◆ WHAT NEEDS TO BE DONE: Convert the text read from the material into a JSON list of strings, one string per line, covering every record and omitting blank lines. Leave the pictures out of the answer.
───── TASK DATA
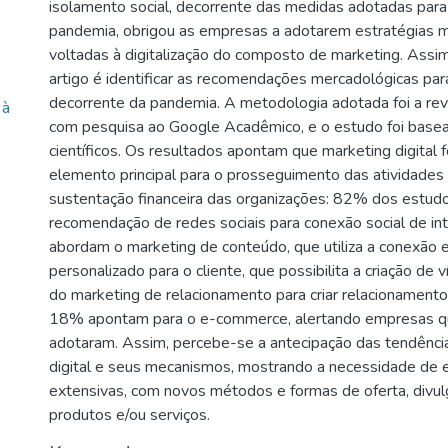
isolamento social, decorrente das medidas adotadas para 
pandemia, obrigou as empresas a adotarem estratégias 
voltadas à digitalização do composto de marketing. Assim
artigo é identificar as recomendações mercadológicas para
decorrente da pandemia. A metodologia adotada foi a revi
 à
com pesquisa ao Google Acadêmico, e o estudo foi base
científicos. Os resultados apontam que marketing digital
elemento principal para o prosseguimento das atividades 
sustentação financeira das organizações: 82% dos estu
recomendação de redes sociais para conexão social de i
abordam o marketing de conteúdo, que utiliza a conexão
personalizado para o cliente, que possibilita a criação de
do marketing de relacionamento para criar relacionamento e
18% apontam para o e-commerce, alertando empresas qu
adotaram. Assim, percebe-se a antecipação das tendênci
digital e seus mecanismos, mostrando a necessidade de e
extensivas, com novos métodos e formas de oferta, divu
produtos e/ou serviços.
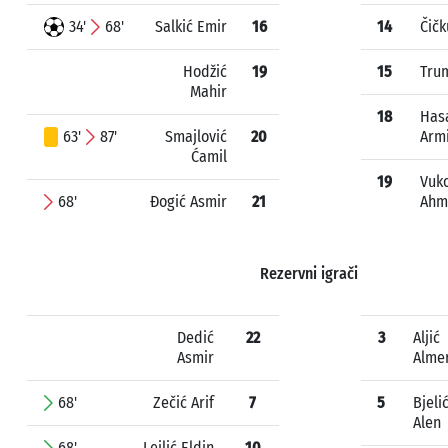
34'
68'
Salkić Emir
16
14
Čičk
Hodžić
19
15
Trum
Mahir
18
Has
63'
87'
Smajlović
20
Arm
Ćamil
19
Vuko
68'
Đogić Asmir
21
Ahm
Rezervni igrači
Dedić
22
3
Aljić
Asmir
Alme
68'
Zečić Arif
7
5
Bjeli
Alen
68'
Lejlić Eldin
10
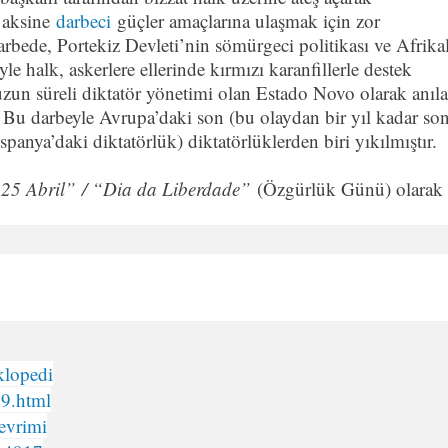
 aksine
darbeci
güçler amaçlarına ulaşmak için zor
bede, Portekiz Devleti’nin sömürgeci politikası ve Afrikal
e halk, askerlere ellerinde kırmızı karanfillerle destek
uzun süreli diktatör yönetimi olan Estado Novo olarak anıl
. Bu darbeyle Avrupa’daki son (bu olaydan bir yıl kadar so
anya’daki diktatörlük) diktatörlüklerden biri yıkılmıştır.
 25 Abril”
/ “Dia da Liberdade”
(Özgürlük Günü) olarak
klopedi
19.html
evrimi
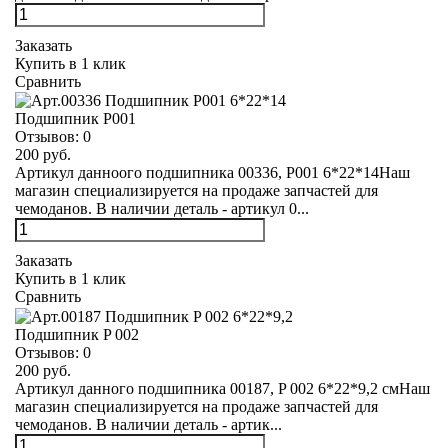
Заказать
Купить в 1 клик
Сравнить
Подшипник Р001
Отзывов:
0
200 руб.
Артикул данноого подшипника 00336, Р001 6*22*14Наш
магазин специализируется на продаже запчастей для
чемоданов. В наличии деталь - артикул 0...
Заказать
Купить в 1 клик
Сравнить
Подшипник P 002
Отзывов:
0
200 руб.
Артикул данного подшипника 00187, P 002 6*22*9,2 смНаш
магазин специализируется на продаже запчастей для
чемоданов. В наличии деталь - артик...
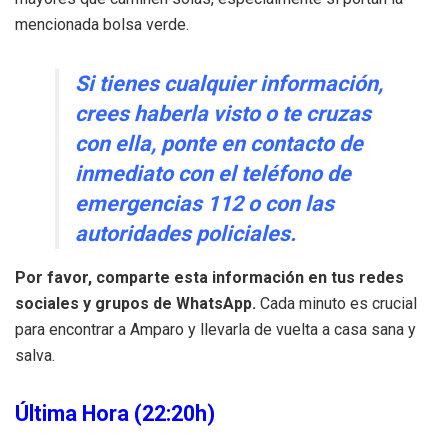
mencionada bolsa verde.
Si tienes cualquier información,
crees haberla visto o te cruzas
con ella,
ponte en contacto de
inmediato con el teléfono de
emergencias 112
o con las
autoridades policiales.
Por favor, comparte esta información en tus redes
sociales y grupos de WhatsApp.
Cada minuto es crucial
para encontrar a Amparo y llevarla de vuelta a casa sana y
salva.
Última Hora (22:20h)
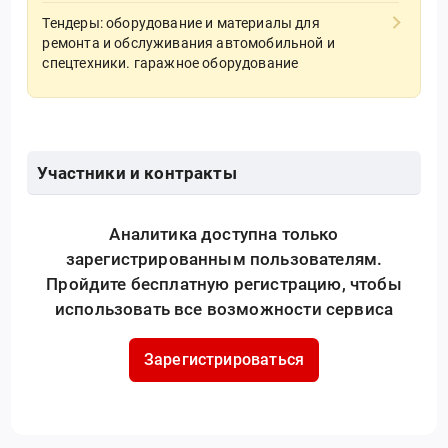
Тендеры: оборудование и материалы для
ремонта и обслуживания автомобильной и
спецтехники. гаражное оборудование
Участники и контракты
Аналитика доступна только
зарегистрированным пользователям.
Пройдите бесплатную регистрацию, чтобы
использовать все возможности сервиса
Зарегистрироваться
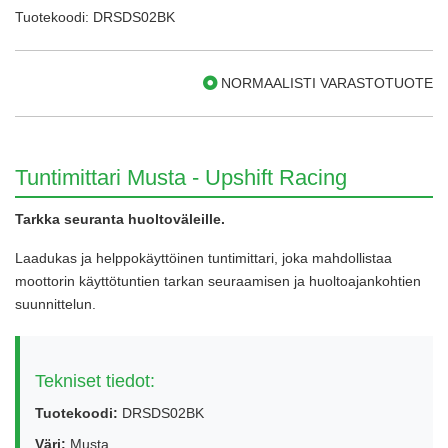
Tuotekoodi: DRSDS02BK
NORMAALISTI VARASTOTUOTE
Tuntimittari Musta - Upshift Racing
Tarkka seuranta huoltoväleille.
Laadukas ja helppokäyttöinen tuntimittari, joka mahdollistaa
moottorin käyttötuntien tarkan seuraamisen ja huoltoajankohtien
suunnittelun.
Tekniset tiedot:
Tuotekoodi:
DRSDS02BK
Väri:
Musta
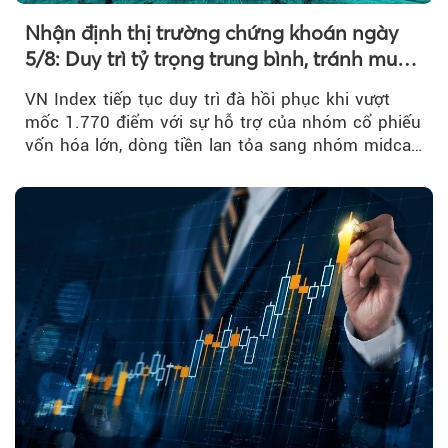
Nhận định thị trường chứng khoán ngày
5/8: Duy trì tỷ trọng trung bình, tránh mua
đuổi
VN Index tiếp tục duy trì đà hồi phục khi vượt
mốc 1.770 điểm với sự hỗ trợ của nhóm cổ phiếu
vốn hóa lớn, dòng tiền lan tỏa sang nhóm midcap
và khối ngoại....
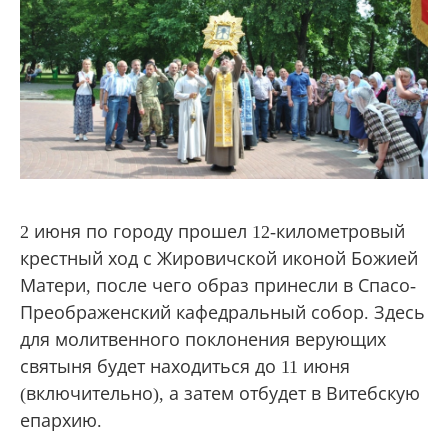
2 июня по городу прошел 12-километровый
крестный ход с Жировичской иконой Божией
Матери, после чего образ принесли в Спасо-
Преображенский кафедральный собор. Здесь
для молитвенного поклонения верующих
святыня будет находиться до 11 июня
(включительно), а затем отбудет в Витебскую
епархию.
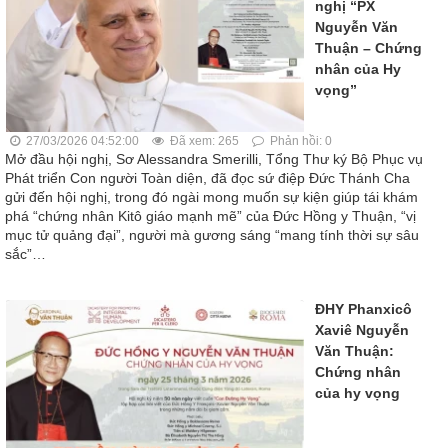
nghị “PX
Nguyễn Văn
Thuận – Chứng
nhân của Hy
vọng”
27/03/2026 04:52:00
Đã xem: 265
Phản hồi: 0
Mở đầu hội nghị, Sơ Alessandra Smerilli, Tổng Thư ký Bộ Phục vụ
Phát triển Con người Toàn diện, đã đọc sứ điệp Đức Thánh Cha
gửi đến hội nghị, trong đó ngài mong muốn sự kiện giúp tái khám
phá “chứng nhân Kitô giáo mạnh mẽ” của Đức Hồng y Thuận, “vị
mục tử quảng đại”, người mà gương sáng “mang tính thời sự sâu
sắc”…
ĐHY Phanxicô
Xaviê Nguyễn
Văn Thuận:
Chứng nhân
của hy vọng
──────────
◆ SOLUTION TO THIS TASK:
[
  "isolamento social, decorrente das medidas adotadas para ",
  "pandemia, obrigou as empresas a adotarem estratégias ",
  "voltadas à digitalização do composto de marketing. Assim",
  "artigo é identificar as recomendações mercadológicas para",
  "decorrente da pandemia. A metodologia adotada foi a revi",
  " à",
  "com pesquisa ao Google Acadêmico, e o estudo foi base",
  "científicos. Os resultados apontam que marketing digital",
  "elemento principal para o prosseguimento das atividades ",
  "sustentação financeira das organizações: 82% dos estu",
  "recomendação de redes sociais para conexão social de i",
  "abordam o marketing de conteúdo, que utiliza a conexão",
  "personalizado para o cliente, que possibilita a criação de",
  "do marketing de relacionamento para criar relacionamento e",
  "18% apontam para o e-commerce, alertando empresas qu",
  "adotaram. Assim, percebe-se a antecipação das tendênci",
  "digital e seus mecanismos, mostrando a necessidade de e",
  "extensivas, com novos métodos e formas de oferta, divu",
  "produtos e/ou serviços.",
  "34'",
  "68'",
  "Salkić Emir",
  "16",
  "14",
  "Čičk",
  "Hodžić",
  "19",
  "15",
  "Trum",
  "Mahir",
  "18",
  "Has",
  "63'",
  "87'",
  "Smajlović",
  "20",
  "Arm",
  "Ćamil",
  "19",
  "Vuko",
  "68'",
  "Đogić Asmir",
  "21",
  "Ahm",
  "Rezervni igrači",
  "Dedić",
  "22",
  "3",
  "Aljić",
  "Asmir",
  "Alme",
  "68'",
  "Zečić Arif",
  "7",
  "5",
  "Bjeli",
  "Alen",
  "68'",
  "Lejlić Eldin",
  "10",
  " aksine",
  "darbeci",
  "güçler amaçlarına ulaşmak için zor",
  "bede, Portekiz Devleti’nin sömürgeci politikası ve Afrikal",
  "e halk, askerlere ellerinde kırmızı karanfillerle destek",
  "uzun süreli diktatör yönetimi olan Estado Novo olarak anıl",
  ". Bu darbeyle Avrupa’daki son (bu olaydan bir yıl kadar so",
  "anya’daki diktatörlük) diktatörlüklerden biri yıkılmıştır.",
  " 25 Abril”",
  "/ “Dia da Liberdade”",
  "(Özgürlük Günü) olarak",
  "klopedi",
  "19.html",
  "evrimi",
  "Заказать",
  "Купить в 1 клик",
  "Сравнить",
  "Подшипник Р001",
  "Отзывов:",
  "0",
  "200 руб.",
  "Артикул данноого подшипника 00336, Р001 6*22*14Наш",
  "магазин специализируется на продаже запчастей для",
  "чемоданов. В наличии деталь - артикул 0...",
  "Заказать",
  "Купить в 1 клик",
  "Сравнить",
  "Подшипник P 002",
  "Отзывов:",
  "0",
  "200 руб.",
  "Артикул данного подшипника 00187, P 002 6*22*9,2 смНаш",
  "магазин специализируется на продаже запчастей для",
  "чемоданов. В наличии деталь - артик...",
  "mencionada bolsa verde.",
  "Si tienes cualquier información,",
  "crees haberla visto o te cruzas",
  "con ella,",
  "ponte en contacto de",
  "inmediato con el teléfono de",
  "emergencias 112",
  "o con las",
  "autoridades policiales.",
  "Por favor, comparte esta información en tus redes",
  "sociales y grupos de WhatsApp.",
  "Cada minuto es crucial",
  "para encontrar a Amparo y llevarla de vuelta a casa sana y",
  "salva.",
  "Última Hora (22:20h)",
  "Тендеры: оборудование и материалы для",
  "ремонта и обслуживания автомобильной и",
  "спецтехники. гаражное оборудование",
  "Участники и контракты",
  "Аналитика доступна только",
  "зарегистрированным пользователям.",
  "Пройдите бесплатную регистрацию, чтобы",
  "использовать все возможности сервиса",
  "Зарегистрироваться",
  "Tuotekoodi: DRSDS02BK",
  "NORMAALISTI VARASTOTUOTE",
  "Tuntimittari Musta - Upshift Racing",
  "Tarkka seuranta huoltoväleille.",
  "Laadukas ja helppokäyttöinen tuntimittari, joka mahdollistaa",
  "moottorin käyttötuntien tarkan seuraamisen ja huoltoajankohtien",
  "suunnittelun.",
  "Tekniset tiedot:",
  "Tuotekoodi:",
  "DRSDS02BK",
  "Väri:",
  "Musta",
  "Nhận định thị trường chứng khoán ngày",
  "5/8: Duy trì tỷ trọng trung bình, tránh mua",
  "đuổi",
  "VN Index tiếp tục duy trì đà hồi phục khi vượt",
  "mốc 1.770 điểm với sự hỗ trợ của nhóm cổ phiếu",
  "vốn hóa lớn, dòng tiền lan tỏa sang nhóm midcap",
  "và khối ngoại....",
  "2 июня по городу прошел 12-километровый",
  "крестный ход с Жировичской иконой Божией",
  "Матери, после чего образ принесли в Спасо-",
  "Преображенский кафедральный собор. Здесь",
  "для молитвенного поклонения верующих",
  "святыня будет находиться до 11 июня",
  "(включительно), а затем отбудет в Витебскую",
  "епархию.",
  "nghị “PX",
  "Nguyễn Văn",
  "Thuận – Chứng",
  "nhân của Hy",
  "vọng”",
  "27/03/2026 04:52:00",
  "Đã xem: 265",
  "Phản hồi: 0",
  "Mở đầu hội nghị, Sơ Alessandra Smerilli, Tổng Thư ký Bộ Phục vụ",
  "Phát triển Con người Toàn diện, đã đọc sứ điệp Đức Thánh Cha",
  "gửi đến hội nghị, trong đó ngài mong muốn sự kiện giúp tái khám",
  "phá “chứng nhân Kitô giáo mạnh mẽ” của Đức Hồng y Thuận, “vị",
  "mục tử quảng đại”, người mà gương sáng “mang tính thời sự sâu",
  "sắc”…",
  "ĐHY Phanxicô",
  "Xaviê Nguyễn",
  "Văn Thuận:",
  "Chứng nhân",
  "của hy vọng"
]